━━━━━ Selected excerpt ━━━━━

Reputation: 8315
It is a wrong design to have an object that is considered as the owner of it's components (or items in the case of an array / map) but that only deletes them and doesn't construct them ?
For example if I have a hierarchy of classes :
class A { public: virtual ~A() { } };
class A1 : public A { };
class A2 : public A { };
And if need to store several instances of A1 and/or A2 into a same array and using polymorphism (i.e vector< A * >
), is it a correct design to create a class that encapsulates the vector to delete the elements ?
class ArrayOfA
{
private:
std::vector< A * > m_items;
public:
~ArrayOfA() { for( auto a : m_items ) delete a; }
void add( A * a ) { m_items.push_back( a ); }
};
Which is then used as follows :
ArrayOfA arr;
arr.add( new A1() );
arr.add( new A2() );
throw; // Do not care about release for RAII
The problem is if someone adds an A that is owned by something else. But this should not be a problem if it is clearly stated in the documentation that ArrayOfA will delete it. But for some reason it feels like this design is flawn.

━━━━━ Data in this exercise ━━━━━

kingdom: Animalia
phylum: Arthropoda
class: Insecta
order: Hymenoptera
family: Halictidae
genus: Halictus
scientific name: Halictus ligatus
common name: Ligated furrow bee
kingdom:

━━━━━
━━━━━ Data in this exercise ━━━━━

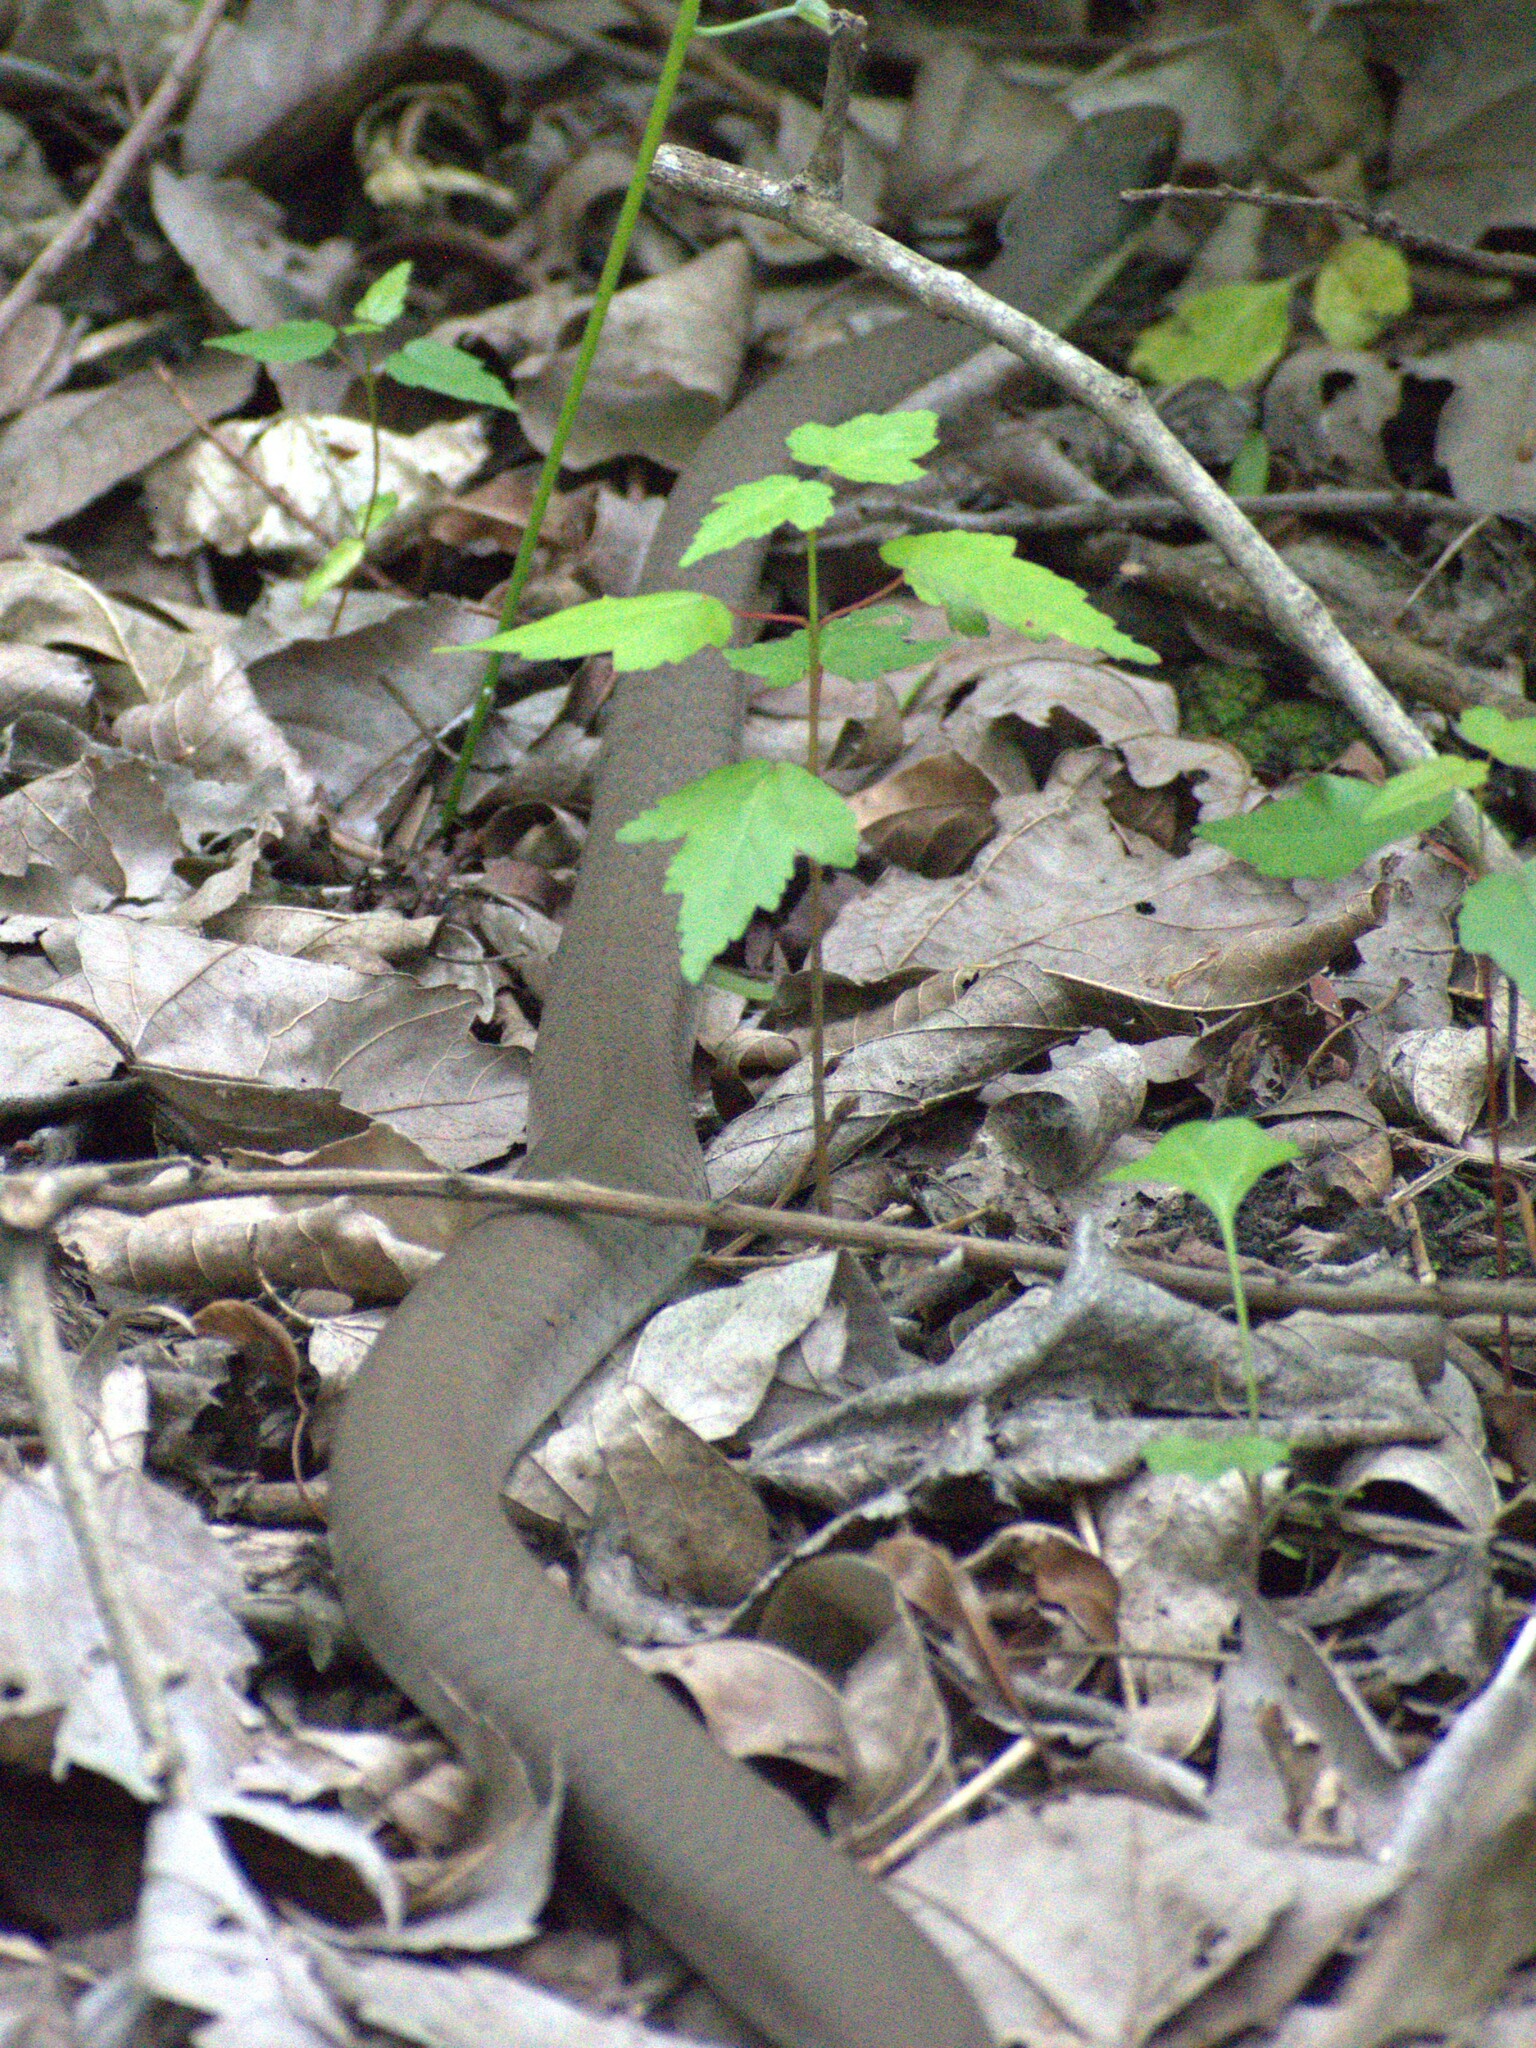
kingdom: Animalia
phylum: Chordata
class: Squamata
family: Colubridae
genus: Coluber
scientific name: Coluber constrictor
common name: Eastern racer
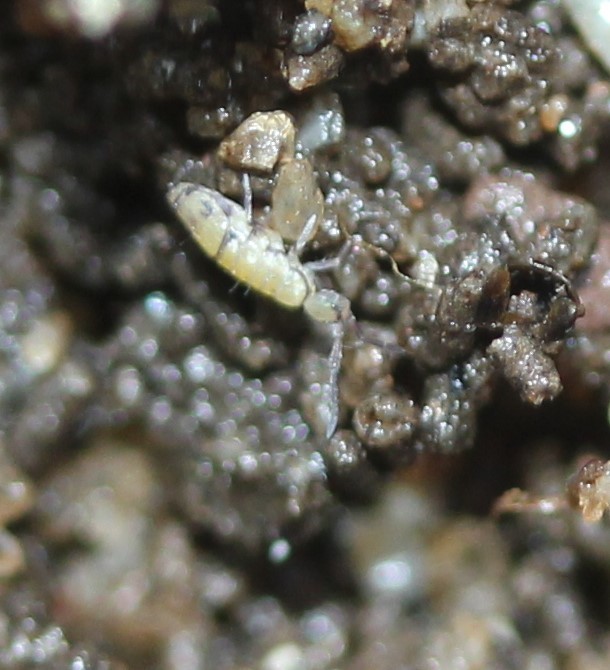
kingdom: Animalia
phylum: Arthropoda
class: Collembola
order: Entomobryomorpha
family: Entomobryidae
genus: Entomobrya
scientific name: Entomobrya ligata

━━━━━
━━━━━ Data in this exercise ━━━━━

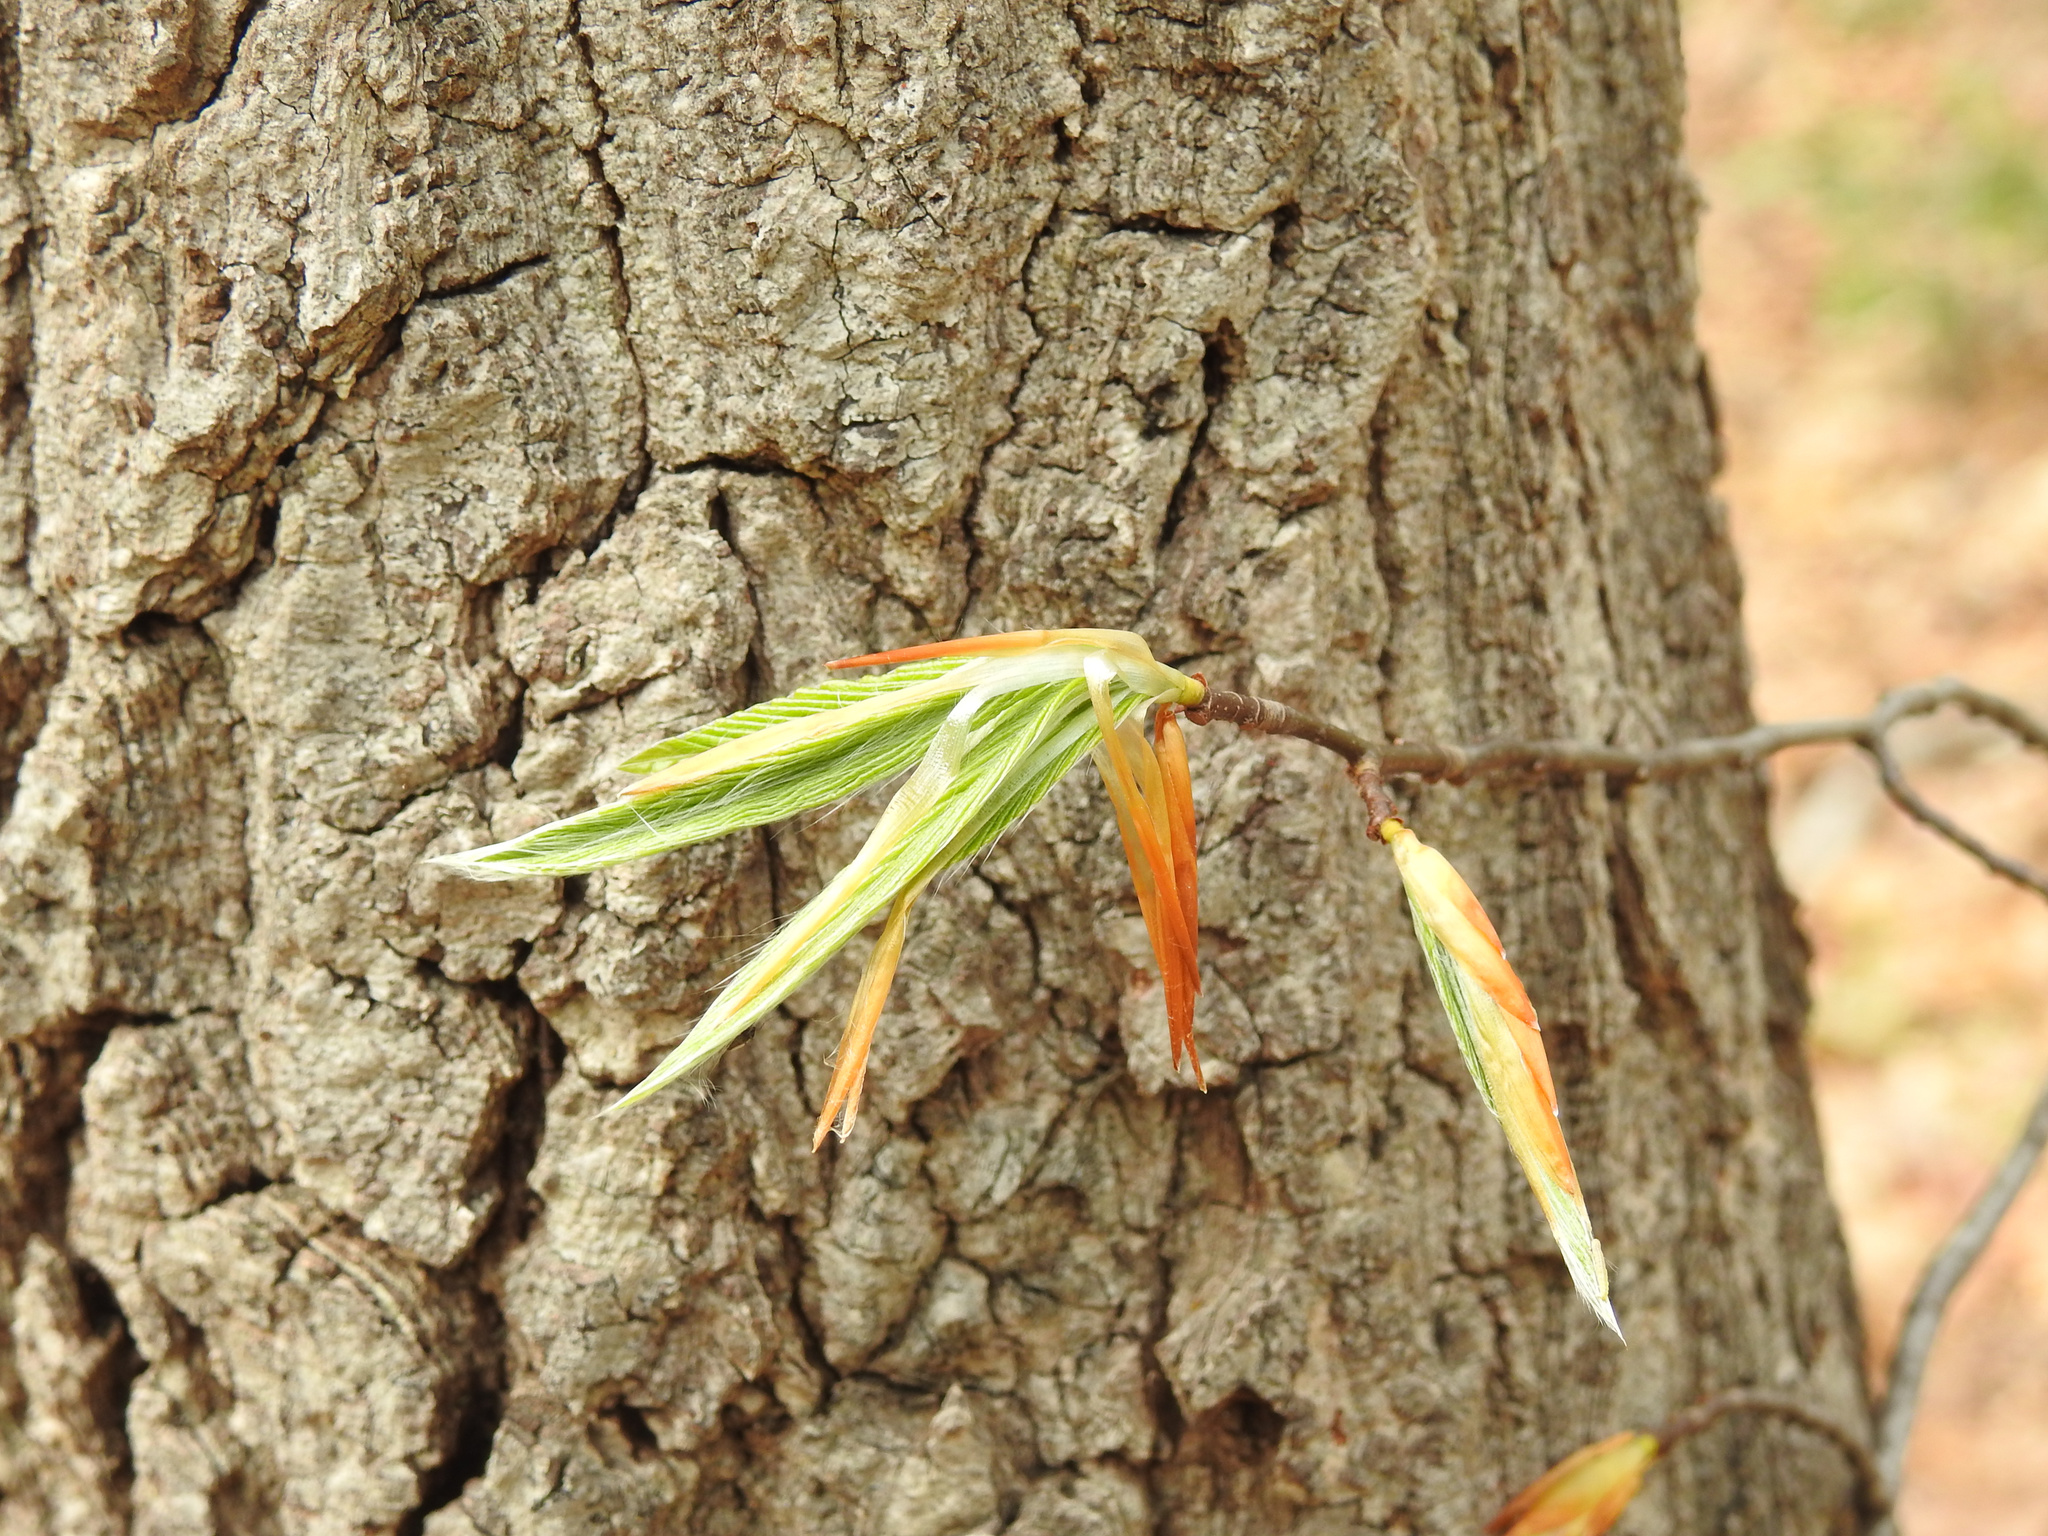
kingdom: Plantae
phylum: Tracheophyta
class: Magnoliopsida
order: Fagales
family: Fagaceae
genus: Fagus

━━━━━

**Problems to work on:**
1. In the question on object ownership, why does the writer think it acceptable that someone might add an A already owned by something else to ArrayOfA?
2. Lay out the lines of the entries as a numbered list, starting with the line that contains "family: Colubridae" and going on through the line that contains "genus: Entomobrya", both ends included. Leave the pictures out of the list.

**Correct answers:**
1. The writer reasons that this should not be a problem as long as the documentation clearly states that ArrayOfA will delete the objects added to it.

2.
1. family: Colubridae
2. genus: Coluber
3. scientific name: Coluber constrictor
4. common name: Eastern racer
5. kingdom: Animalia
6. phylum: Arthropoda
7. class: Collembola
8. order: Entomobryomorpha
9. family: Entomobryidae
10. genus: Entomobrya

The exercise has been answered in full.